There are several research questions still unanswered in relation to COVID-19. One of our interest is alternative diagnostic modalities. As of now, real time PCR based SARS-CoV-2 RNA detection from respiratory samples is the specific diagnostic test of COVID-19. But there are issues with sampling and other technicalities in this test. Recently, ELISA kits based on detection of IgM and IgG antibodies against N protein of SARS-CoV-2 have been made available [11]. This has opened the possibility of diagnosing an ongoing as well as past infection. But there is a strong need to provide newer ELISA kits to detect viral antigens that may provide an alternative to viral RNA detection.

Further, most of the research data in relation to COVID-19 has been obtained from studies in Chinese population. With the recent surge of infections in USA, Italy, Spain and other countries, data from these populations would add significant knowledge in understanding this disease. Thus, prospective studies should be planned to evaluate the pathogenesis, viral dynamics, the clinical and laboratory spectrum of the disease and to identify mechanistic changes that may aid in therapeutic strategies either by novel cure or by drug repurposing.
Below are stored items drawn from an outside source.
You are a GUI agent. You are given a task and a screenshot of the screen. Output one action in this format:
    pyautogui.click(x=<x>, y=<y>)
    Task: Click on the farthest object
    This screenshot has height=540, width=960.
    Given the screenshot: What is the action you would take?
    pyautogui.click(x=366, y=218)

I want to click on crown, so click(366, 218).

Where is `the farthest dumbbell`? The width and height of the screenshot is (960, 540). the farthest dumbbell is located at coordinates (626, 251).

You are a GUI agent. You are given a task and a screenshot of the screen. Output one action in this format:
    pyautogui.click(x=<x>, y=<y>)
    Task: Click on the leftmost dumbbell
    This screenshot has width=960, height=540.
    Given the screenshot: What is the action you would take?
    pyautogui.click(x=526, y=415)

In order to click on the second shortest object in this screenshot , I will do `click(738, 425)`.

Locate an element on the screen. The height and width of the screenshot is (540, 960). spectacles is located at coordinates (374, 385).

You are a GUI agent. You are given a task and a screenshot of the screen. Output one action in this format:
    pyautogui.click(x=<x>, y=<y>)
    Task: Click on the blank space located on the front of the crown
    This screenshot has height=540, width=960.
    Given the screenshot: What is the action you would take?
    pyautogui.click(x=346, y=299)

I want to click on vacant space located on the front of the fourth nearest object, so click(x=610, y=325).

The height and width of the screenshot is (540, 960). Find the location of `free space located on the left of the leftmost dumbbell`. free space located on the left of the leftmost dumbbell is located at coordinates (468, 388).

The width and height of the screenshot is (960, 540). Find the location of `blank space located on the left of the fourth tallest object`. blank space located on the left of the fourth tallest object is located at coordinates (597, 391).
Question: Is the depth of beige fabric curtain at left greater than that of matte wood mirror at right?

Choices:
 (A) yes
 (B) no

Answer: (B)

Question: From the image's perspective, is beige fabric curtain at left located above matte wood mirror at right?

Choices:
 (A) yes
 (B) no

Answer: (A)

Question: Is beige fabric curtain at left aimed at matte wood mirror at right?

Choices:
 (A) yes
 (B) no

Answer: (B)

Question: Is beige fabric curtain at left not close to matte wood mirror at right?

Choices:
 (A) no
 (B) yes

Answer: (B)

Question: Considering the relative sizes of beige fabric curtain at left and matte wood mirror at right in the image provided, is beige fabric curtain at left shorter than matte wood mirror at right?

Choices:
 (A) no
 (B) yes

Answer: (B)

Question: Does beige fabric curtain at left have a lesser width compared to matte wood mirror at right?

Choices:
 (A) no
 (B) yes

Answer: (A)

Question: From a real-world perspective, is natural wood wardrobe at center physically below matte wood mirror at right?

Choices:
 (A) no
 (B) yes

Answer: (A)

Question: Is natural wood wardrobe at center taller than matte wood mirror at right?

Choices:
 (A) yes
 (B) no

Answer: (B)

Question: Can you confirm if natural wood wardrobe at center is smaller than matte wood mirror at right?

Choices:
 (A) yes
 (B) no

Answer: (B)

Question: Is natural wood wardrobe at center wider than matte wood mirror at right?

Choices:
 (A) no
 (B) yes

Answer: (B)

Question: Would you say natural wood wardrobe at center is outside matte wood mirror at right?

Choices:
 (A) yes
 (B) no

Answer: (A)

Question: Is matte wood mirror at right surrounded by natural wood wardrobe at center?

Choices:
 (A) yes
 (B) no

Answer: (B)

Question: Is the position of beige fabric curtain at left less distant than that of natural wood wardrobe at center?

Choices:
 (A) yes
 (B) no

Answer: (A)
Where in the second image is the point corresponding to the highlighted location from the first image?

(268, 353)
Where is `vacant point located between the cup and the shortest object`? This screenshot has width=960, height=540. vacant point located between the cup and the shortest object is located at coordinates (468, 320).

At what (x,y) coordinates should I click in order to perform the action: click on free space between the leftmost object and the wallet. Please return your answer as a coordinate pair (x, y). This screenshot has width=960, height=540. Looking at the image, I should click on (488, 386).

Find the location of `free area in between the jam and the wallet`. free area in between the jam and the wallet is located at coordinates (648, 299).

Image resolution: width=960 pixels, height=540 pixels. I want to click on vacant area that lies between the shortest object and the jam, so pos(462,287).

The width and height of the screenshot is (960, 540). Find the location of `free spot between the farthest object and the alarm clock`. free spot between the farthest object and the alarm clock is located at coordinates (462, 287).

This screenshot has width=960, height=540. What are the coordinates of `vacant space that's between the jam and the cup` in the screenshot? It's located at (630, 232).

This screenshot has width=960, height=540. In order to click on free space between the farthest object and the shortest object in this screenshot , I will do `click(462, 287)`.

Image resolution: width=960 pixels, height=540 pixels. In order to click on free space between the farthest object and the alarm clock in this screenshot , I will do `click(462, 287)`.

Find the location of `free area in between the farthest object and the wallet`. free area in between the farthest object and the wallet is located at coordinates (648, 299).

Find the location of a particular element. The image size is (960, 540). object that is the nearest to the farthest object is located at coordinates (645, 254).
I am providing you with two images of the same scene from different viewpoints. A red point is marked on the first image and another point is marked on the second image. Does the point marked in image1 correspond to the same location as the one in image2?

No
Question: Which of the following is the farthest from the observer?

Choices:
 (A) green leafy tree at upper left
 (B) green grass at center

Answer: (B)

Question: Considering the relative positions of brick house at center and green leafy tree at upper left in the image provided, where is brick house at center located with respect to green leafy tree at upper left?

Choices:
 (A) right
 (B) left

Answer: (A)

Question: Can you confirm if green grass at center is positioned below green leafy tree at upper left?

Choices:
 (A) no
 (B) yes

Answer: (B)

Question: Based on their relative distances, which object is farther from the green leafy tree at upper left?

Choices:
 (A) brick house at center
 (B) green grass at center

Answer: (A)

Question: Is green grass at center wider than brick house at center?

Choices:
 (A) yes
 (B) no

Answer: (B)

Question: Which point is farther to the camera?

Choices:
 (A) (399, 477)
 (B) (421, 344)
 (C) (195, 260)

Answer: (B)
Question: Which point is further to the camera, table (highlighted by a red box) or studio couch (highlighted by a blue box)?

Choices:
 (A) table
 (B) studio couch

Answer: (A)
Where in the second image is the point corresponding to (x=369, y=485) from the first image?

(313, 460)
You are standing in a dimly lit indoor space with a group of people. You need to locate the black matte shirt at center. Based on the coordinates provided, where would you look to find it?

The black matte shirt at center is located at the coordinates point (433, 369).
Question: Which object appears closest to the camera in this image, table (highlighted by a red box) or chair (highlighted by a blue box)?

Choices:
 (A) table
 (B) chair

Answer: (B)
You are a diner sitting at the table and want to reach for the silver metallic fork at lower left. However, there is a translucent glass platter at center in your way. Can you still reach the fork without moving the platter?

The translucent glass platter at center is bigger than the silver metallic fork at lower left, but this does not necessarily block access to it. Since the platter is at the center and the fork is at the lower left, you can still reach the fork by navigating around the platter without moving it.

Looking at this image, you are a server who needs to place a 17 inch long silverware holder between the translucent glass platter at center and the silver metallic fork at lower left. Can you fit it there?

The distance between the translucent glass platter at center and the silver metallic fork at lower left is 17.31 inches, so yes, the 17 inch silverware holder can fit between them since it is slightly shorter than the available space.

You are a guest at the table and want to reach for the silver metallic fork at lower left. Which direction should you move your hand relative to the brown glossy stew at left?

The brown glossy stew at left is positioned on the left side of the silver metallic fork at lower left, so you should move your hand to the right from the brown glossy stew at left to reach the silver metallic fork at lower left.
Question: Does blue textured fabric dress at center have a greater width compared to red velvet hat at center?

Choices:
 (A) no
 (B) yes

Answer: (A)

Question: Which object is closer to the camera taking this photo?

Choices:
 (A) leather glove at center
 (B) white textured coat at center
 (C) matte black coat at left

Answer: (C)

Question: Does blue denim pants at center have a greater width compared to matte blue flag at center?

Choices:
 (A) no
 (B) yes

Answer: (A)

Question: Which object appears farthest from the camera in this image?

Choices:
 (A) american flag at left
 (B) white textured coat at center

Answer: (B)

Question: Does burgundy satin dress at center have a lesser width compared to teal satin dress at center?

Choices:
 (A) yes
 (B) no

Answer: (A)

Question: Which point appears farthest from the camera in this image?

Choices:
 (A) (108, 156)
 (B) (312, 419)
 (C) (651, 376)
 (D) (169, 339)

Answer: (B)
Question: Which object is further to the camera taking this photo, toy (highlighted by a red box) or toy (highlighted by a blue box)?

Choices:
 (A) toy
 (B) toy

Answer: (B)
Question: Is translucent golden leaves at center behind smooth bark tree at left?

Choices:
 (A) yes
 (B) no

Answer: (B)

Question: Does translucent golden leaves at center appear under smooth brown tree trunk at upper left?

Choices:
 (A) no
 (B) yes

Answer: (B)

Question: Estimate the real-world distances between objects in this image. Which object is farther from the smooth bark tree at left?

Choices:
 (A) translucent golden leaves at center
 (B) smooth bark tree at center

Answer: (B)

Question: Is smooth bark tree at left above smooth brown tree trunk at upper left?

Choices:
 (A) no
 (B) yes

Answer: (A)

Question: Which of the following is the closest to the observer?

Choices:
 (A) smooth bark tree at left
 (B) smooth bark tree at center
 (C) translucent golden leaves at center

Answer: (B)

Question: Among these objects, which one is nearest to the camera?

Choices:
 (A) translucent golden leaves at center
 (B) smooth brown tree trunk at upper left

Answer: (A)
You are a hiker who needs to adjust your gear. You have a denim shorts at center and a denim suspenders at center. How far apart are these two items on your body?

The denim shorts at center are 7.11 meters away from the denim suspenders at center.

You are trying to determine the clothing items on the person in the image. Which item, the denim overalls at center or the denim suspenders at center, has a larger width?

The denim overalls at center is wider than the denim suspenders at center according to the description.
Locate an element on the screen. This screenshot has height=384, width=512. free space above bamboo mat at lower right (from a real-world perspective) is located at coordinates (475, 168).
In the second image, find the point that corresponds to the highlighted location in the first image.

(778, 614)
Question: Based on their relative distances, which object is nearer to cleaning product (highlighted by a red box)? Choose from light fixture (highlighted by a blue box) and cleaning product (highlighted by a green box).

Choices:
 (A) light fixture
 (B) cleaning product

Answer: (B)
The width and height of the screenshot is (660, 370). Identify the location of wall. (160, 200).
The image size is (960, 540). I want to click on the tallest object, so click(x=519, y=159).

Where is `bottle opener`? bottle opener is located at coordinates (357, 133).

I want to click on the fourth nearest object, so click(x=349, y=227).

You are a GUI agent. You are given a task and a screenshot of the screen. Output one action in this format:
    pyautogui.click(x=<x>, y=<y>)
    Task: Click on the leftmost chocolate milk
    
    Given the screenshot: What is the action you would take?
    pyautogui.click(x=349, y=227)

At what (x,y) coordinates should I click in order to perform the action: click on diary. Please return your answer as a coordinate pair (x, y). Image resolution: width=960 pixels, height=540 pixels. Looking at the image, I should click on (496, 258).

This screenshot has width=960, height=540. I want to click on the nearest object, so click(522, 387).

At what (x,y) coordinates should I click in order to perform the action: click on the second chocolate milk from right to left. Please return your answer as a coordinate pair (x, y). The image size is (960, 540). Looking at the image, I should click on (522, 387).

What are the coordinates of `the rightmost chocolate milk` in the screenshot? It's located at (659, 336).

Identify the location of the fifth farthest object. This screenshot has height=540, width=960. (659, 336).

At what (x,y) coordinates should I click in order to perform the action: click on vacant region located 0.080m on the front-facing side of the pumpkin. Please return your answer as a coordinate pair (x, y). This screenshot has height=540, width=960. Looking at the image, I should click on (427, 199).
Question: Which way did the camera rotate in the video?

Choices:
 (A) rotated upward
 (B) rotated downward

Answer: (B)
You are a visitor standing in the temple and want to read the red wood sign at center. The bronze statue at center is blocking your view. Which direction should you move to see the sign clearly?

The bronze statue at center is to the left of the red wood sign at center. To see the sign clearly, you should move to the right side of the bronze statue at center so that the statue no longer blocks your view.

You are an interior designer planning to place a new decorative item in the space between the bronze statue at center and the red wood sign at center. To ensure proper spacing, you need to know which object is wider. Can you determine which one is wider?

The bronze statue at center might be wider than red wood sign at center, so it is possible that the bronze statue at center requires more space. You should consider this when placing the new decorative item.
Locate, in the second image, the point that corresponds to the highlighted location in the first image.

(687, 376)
COVID-19 has been the biggest public health crisis state since World War II. It has not limited itself as a medical emergency; it is affecting the global economy and if proper measures are not taken, it could have serious implications in socio-economic status and daily lives of mankind. It has deeply challenged the health care infrastructure especially in low- and middle-income countries. Every country is trying to protect its populations and the health workers as effectively as possible. India has already implemented nationwide lockdown since March 25, 2020 with the vision to ‘break the chain’ of infection and control its transmission. As the virus threatens community spread, there is an urgent need to improve infrastructure, develop novel testing facilities, prepare human resources, support frontline health workers and search for a cure until the battle is won.